Human Genome ProjectThe Human Genome Project is an international research effort whose goals are to produce a map of the human genome (all the DNA, deoxyribonucleic acid, in human chromosomes) and to determine the location and structure of the estimated 30 000-40 000 human genes. It was launched in a systematic way in 1988 when funding was earmarked by the Department of Energy and the National Institutes of Health in the US for a 15-year, $3 billion effort. International collaboration by many countries, including Canada, the US, the UK, France, Japan, Germany, Italy and the European Community, has been facilitated by HUGO (Human Genome Organization), an organization that coordinates research strategies, the exchange of data and research techniques, and training. In 2000 and 2001 rough drafts of the Human Genome were published. On 14 April 2003 it was announced that the map was 99% complete, two years ahead of schedule. Now researchers are concentrating on identifying genes and gene function.
Although the formal goal is to describe the sequence of nucleotides in the total length of DNA in the nucleus of a human cell, genes themselves are in fact very sparsely scattered within the DNA strand. Some of the DNA helps genes function, but most of it is of unknown function, and much of it may not even be biologically useful ("junk DNA"). Investigation of the sequence of the genomes of other organisms, in particular mice, flies, worms and yeast, is an ongoing part of the project, to provide comparisons to the human sequence. Many genes have been conserved through hundreds of millions of years of evolution, and it is easier to study genes in animal models that are analogous to those in humans.
Genes and Disease
Genes related to particular diseases are being identified at an increasingly rapid pace, and it is clear the project will greatly increase our knowledge of how to identify and manipulate genes. Several thousand diseases are caused by single faulty genes, but each of these is quite rare, so together they account for only a very small percentage of disease in populations.
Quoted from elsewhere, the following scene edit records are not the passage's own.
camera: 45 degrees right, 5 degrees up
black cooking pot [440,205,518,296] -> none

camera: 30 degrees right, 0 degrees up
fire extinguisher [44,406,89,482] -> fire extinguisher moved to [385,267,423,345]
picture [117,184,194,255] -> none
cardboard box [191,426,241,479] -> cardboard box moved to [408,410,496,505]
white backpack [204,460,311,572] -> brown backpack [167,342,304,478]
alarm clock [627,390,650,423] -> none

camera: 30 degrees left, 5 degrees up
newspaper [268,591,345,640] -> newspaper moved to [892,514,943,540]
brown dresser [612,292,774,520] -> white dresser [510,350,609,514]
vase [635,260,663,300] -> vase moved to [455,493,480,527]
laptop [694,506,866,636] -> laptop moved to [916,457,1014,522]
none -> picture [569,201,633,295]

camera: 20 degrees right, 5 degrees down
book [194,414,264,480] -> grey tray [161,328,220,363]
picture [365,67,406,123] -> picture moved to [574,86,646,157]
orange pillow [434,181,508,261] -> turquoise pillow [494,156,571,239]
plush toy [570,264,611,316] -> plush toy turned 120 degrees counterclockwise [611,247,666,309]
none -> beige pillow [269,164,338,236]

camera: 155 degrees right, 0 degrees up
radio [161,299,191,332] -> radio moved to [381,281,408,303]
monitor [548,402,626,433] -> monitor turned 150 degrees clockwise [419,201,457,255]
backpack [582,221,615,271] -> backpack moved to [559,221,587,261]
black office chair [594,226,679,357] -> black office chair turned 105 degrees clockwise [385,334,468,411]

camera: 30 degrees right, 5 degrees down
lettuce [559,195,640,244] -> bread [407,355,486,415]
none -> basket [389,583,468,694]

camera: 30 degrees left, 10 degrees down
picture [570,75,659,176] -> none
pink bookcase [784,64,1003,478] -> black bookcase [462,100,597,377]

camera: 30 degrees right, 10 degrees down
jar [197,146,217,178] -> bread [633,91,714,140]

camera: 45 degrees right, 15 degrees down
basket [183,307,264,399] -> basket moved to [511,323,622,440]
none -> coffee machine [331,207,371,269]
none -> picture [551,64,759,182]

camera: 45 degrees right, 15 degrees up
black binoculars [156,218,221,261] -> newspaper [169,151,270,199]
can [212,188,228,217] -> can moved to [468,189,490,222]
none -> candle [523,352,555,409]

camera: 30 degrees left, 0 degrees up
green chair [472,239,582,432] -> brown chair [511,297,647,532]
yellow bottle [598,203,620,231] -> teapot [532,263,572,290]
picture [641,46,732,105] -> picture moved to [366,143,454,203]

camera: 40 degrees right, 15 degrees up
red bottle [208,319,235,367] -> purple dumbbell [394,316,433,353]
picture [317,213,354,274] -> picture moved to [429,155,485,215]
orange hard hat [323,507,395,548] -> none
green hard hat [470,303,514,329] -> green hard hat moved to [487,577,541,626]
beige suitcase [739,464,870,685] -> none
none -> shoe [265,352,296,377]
However, researchers hope the project will provide insights not only into single-gene disorders, but also into more frequent, complexly determined diseases, such as cancer and heart disease. In order to tease out the complex relationship between genes and the environment, a number of very large population-based studies have been started, including a project in Iceland that involves the collection and analysis of almost the entire population's DNA. Similarly, in the UK a large project called BioBank will involve the collection of DNA from 500 000 citizens.
Individuals possessing certain genes are more likely to become ill with certain diseases because of influences in their environment, eg, diet, lifestyle or chemical exposure. Researchers hope that the identification of such "susceptibility" genes associated with common diseases will allow them to tailor preventive strategies, such as change in diet or lifestyle, so that the genetic susceptibility is never expressed. Identifying people with susceptibilities may lead to better health for those identified, but it may also lead to stigmatization, to lack of access to insured health care in some countries, and to the creation of a class of individuals who are anxious about their health. Focus on genetic determinants of disease also diverts attention from social and environmental causes which may be equally or more important, as in the connection between smoking and lung cancer.
Genes give instructions to make many molecules, such as hormones, that are essential to body functions. Biotechnology companies hope to use the understanding of this process to make therapeutic molecules for the treatment of common diseases. As a result of the tremendous scientific advances that have occurred in areas such as genetics, biotechnology has emerged as one of the fastest growing sectors of many countries' economy. However, there is concern that if dissemination and exploitation of knowledge from the Human Genome Project is left largely to commercial firms, there will be less likelihood of wide benefits, as such a course is likely to lead to inequitable access (not all people will have the ability to pay). In addition, strong marketing would make premature and inappropriate use more probable and may add unnecessary costs to the health care system.
Social, Legal and Ethical Concerns
Many ethical dilemmas are raised by the fact that gene identification will be possible in most cases well before any useful therapy is available. The ability to identify aspects of an individual's genome also raises important questions of privacy, confidentiality and autonomy. What rights, if any, do others (relatives, employers, insurers) have to such genetic information? Will a distinction be made between using genetic technologies for therapeutic purposes and using them to enhance an individual's characteristics? Will the way we view ourselves, and how we define normality/abnormality, change? Because of these and other questions, the study of the legal, ethical and social issues remains an important part of the overall research agenda in most countries involved with the Human Genome Project.